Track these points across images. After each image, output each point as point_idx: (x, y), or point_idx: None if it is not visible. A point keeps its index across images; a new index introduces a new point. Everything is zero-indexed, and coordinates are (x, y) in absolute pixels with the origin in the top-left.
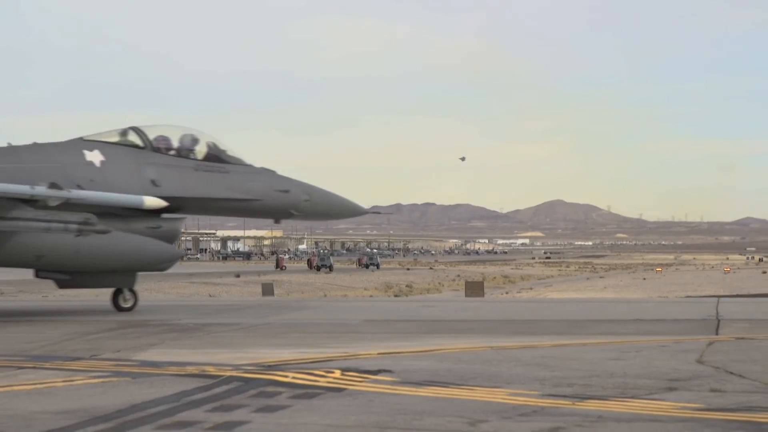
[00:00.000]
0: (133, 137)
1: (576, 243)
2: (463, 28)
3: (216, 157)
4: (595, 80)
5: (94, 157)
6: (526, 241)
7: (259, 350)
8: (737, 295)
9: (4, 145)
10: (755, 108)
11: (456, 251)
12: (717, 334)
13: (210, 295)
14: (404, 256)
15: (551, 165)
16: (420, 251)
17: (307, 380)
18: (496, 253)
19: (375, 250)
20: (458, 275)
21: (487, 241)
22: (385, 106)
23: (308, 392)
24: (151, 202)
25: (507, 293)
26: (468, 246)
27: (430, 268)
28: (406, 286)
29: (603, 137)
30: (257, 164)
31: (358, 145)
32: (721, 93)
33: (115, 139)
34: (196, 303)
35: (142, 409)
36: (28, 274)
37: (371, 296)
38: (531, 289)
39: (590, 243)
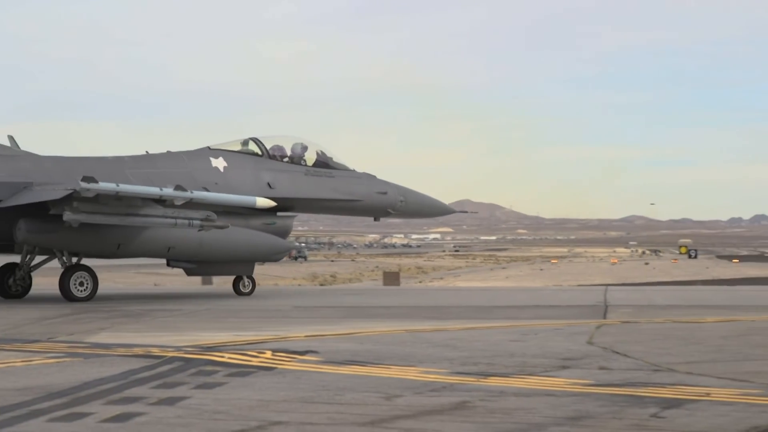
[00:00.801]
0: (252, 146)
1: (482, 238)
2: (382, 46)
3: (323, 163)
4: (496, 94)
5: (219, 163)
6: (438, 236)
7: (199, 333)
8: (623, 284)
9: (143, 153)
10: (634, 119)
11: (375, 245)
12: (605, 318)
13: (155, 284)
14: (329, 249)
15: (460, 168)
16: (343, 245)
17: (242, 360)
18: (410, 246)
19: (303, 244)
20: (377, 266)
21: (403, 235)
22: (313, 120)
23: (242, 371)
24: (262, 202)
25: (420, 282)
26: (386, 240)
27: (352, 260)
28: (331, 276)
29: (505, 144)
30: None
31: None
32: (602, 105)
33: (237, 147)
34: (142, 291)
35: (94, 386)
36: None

------------------------------------

An exact copy of the lines above, from the first through the line that holds "11: (456, 251)", is what is needed; leave the pictures out.

TASK RESPONSE:
Track these points across images. After each image, output each point as point_idx: (x, y), or point_idx: None if it is not visible. A point keeps its index across images; a new index introduces a new point. Everything is zero-indexed, and coordinates are (x, y) in absolute pixels with the origin in the top-left.
[00:00.000]
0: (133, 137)
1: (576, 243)
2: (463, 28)
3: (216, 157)
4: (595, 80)
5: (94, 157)
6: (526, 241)
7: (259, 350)
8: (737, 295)
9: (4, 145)
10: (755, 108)
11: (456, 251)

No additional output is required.